The European Central Bank’s Yves Mersch stated that banks should “segregate” their dealings in cryptocurrencies from other activities, saying crypto doesn’t “qualify” as money

European Central Bank (ECB) board member Yves Mersch has said that banks should “segregate” their dealings in cryptocurrencies from other activities, Reuters reported May 14.

Reuters quotes Mersch as raising concerns over the high volatility of crypto markets, emphasizing that digital tokens “do not qualify as money,” and that their issuers, as well as dealers, exchanges, banks, or clearing houses, should be regulated.

Mersch reportedly noted that even at its peak market capitalization in January 2018 –  which Mersch mistakenly reports as $432 bln rather than the actual $800 bln – the crypto market is still too small to threaten financial stability. He said however that if cryptocurrencies were to be used as collateral for bank loans or for settling trades at clearing houses, there would be an argument for such activities being “ring-fenced” from other trading and investments.

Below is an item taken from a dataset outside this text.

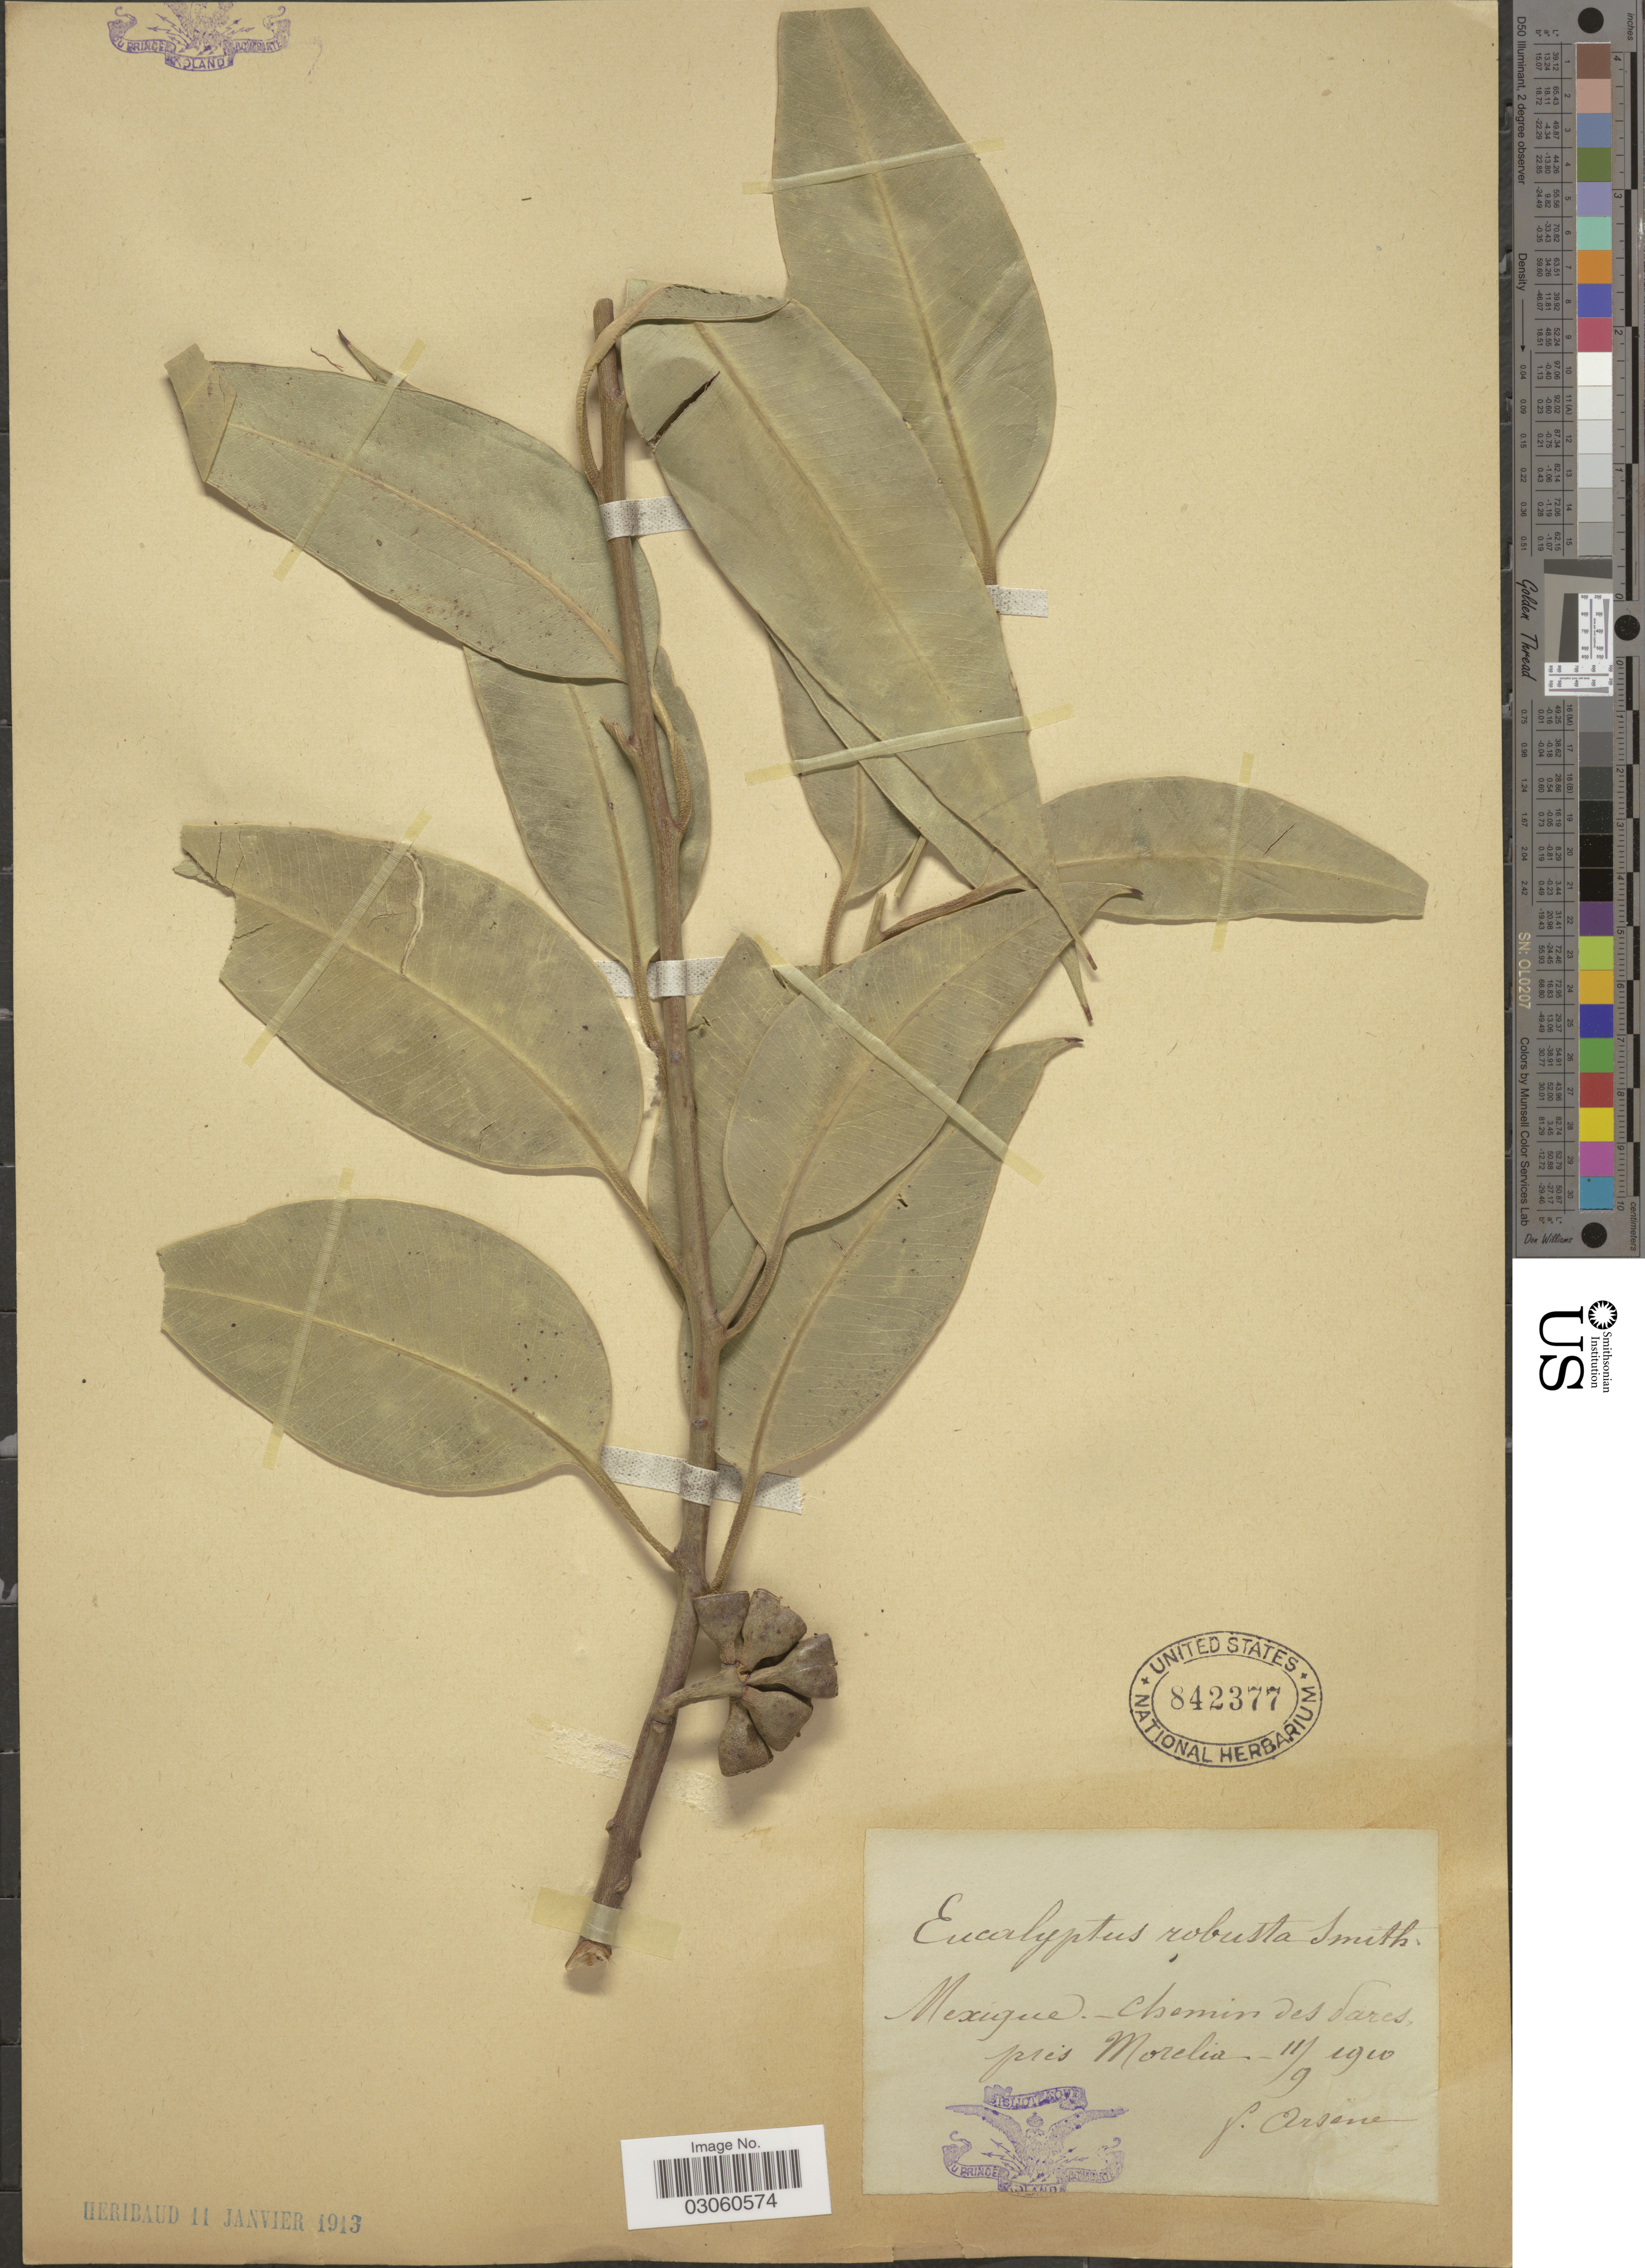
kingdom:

As Reuters notes, the European banks regulated by ECB are not currently dealing in crypto. In the US, investment banking giant Goldman Sachs recently announced it would be opening a crypto trading desk “within weeks.”

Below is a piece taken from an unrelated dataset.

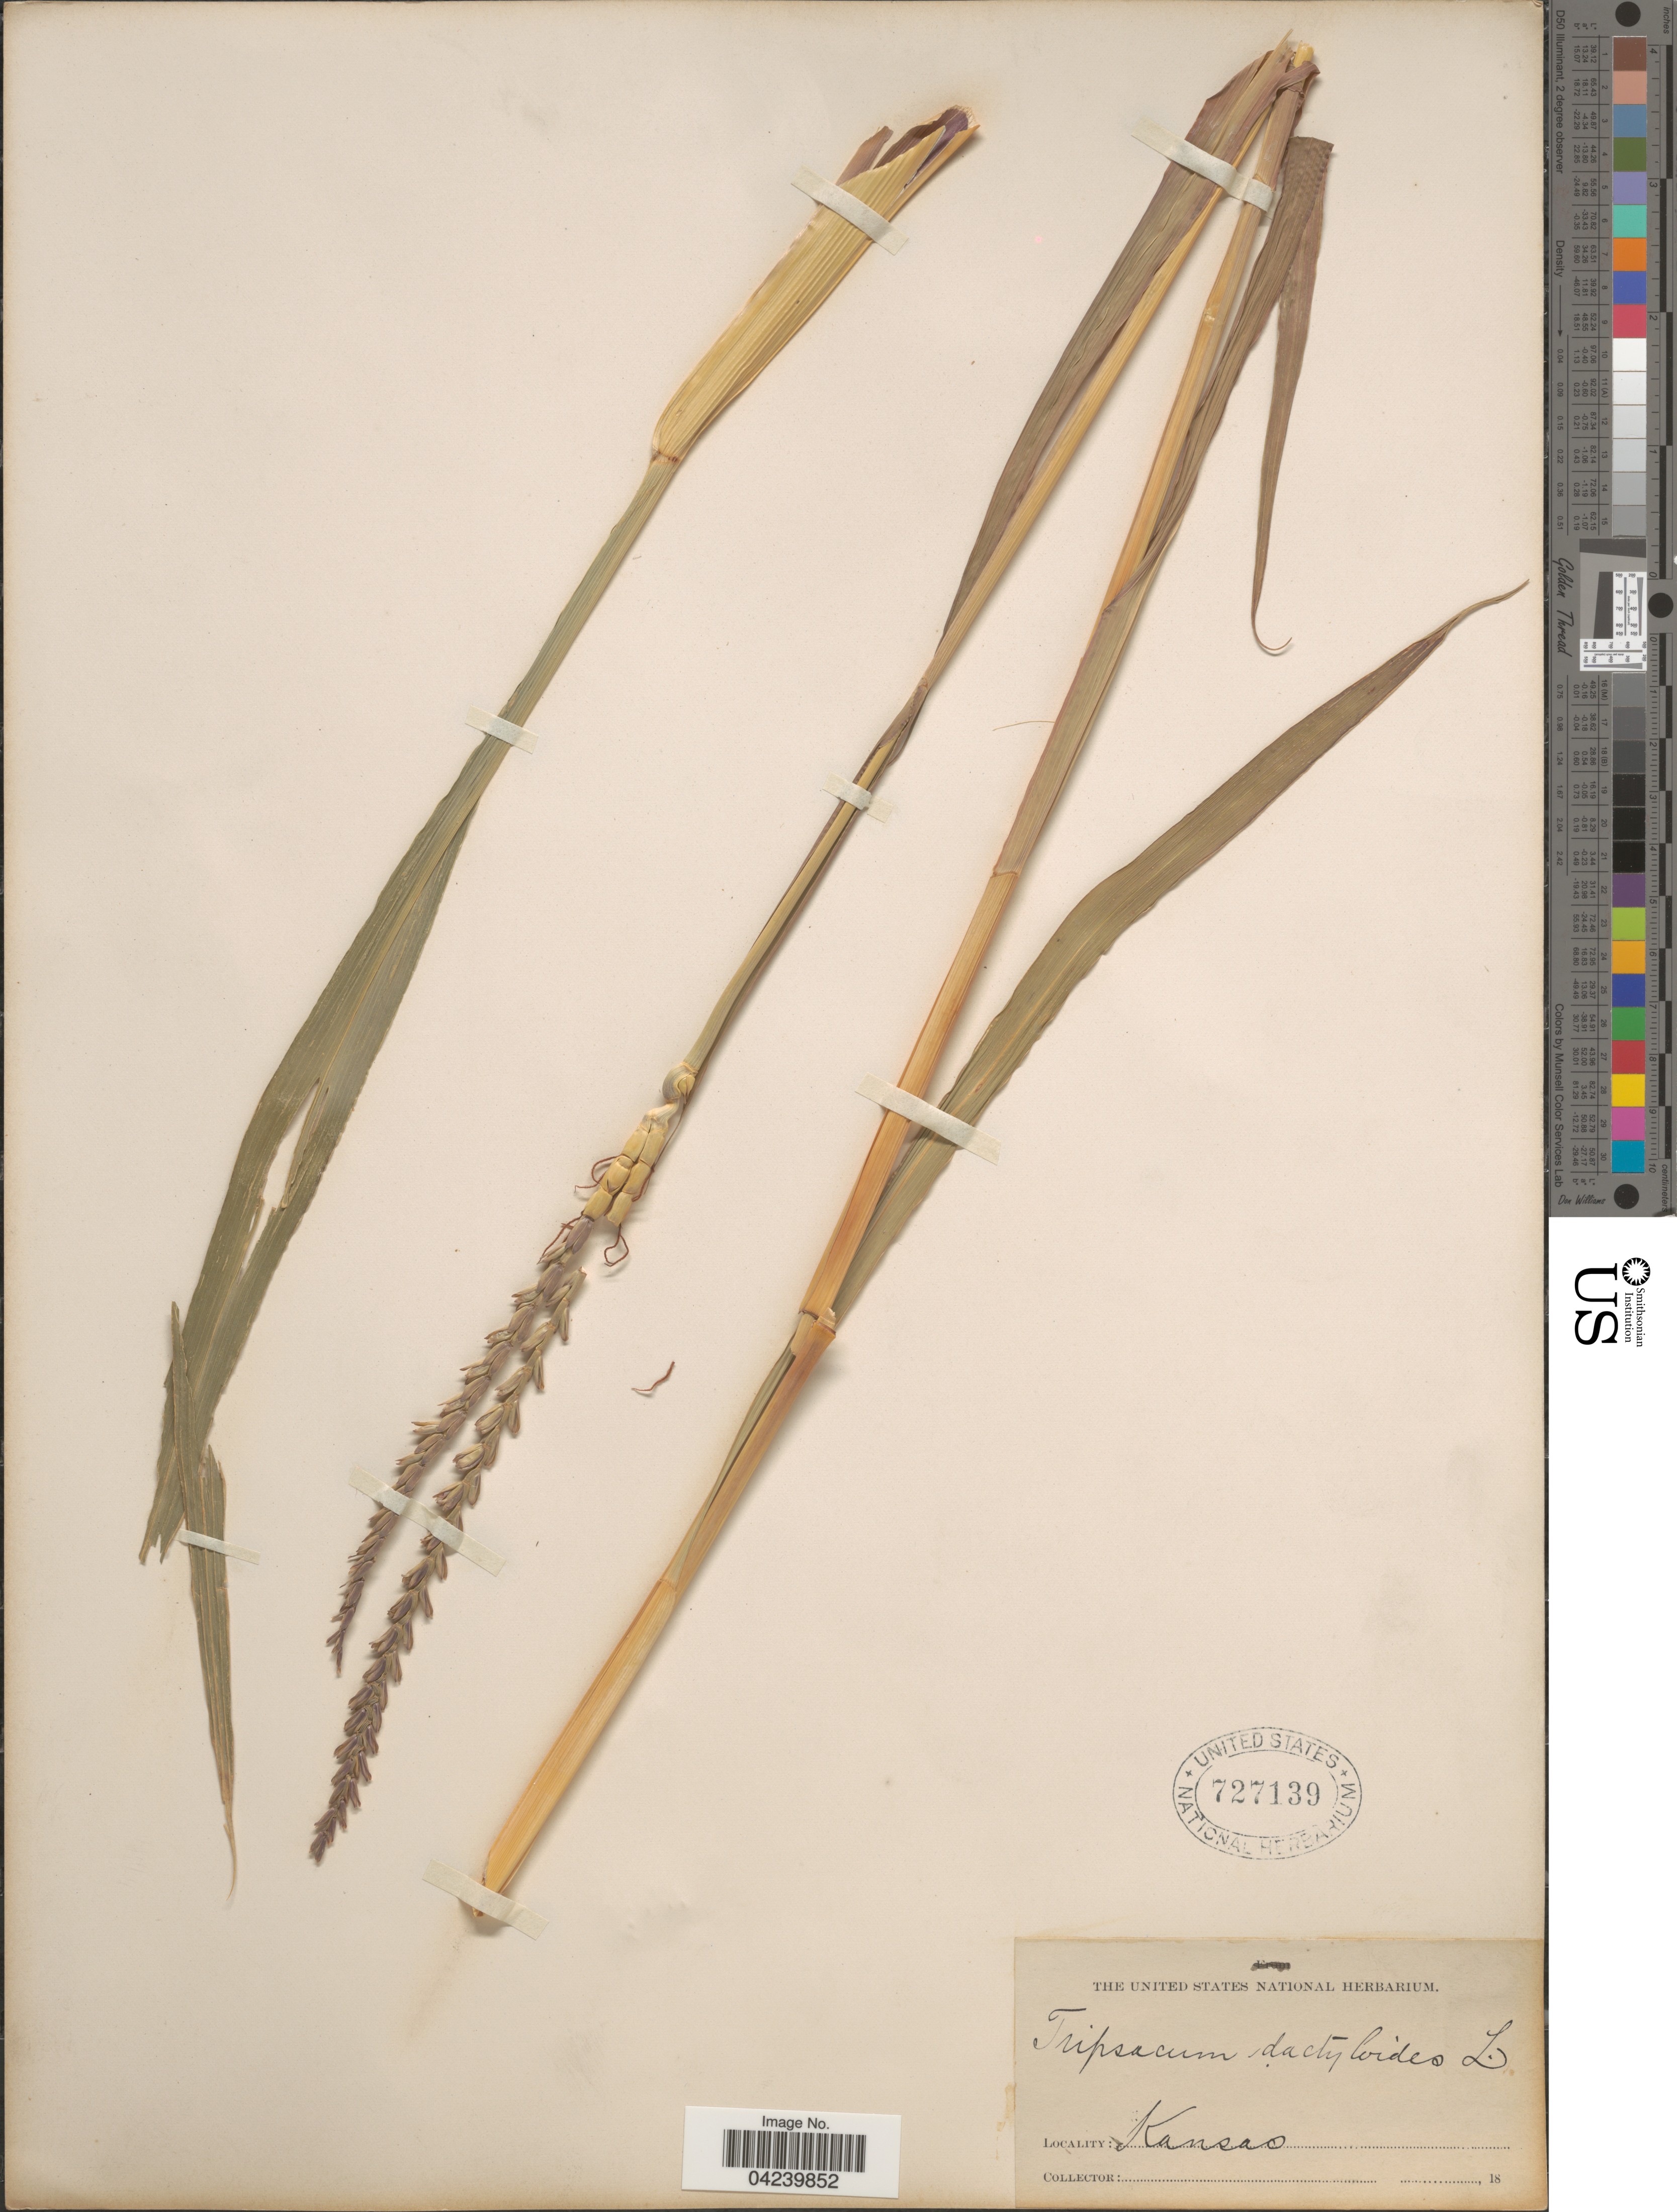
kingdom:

ECB’s Yves Mersch has been a staunch critic of the increasing interconnection of the traditional financial sector with the cryptocurrency space, saying that cryptocurrencies pose a risk of “contagion and contamination of the existing financial system” in February this year.

Notwithstanding Mersch’s concerns – that are shared by others such as the Bank of International Settlements’ (BIS) Augustín Carstens – the ECB’s Chair of the Supervisory Board Daniele Nouy told CNBC in February that future involvement of the ECB in cryptocurrency regulation was likely to be “very, very low”.

In March, ECB and BIS issued a statement on Bitcoin, as well as central bank-issued digital currencies (CBDCs), saying they are “not the answer to the cashless economy.”

ECB has however championed blockchain’s potential for transforming securities settlements, against the backdrop of the European Commission’s Blockchain Observatory, which aims at “uniting” the European economy around the technology.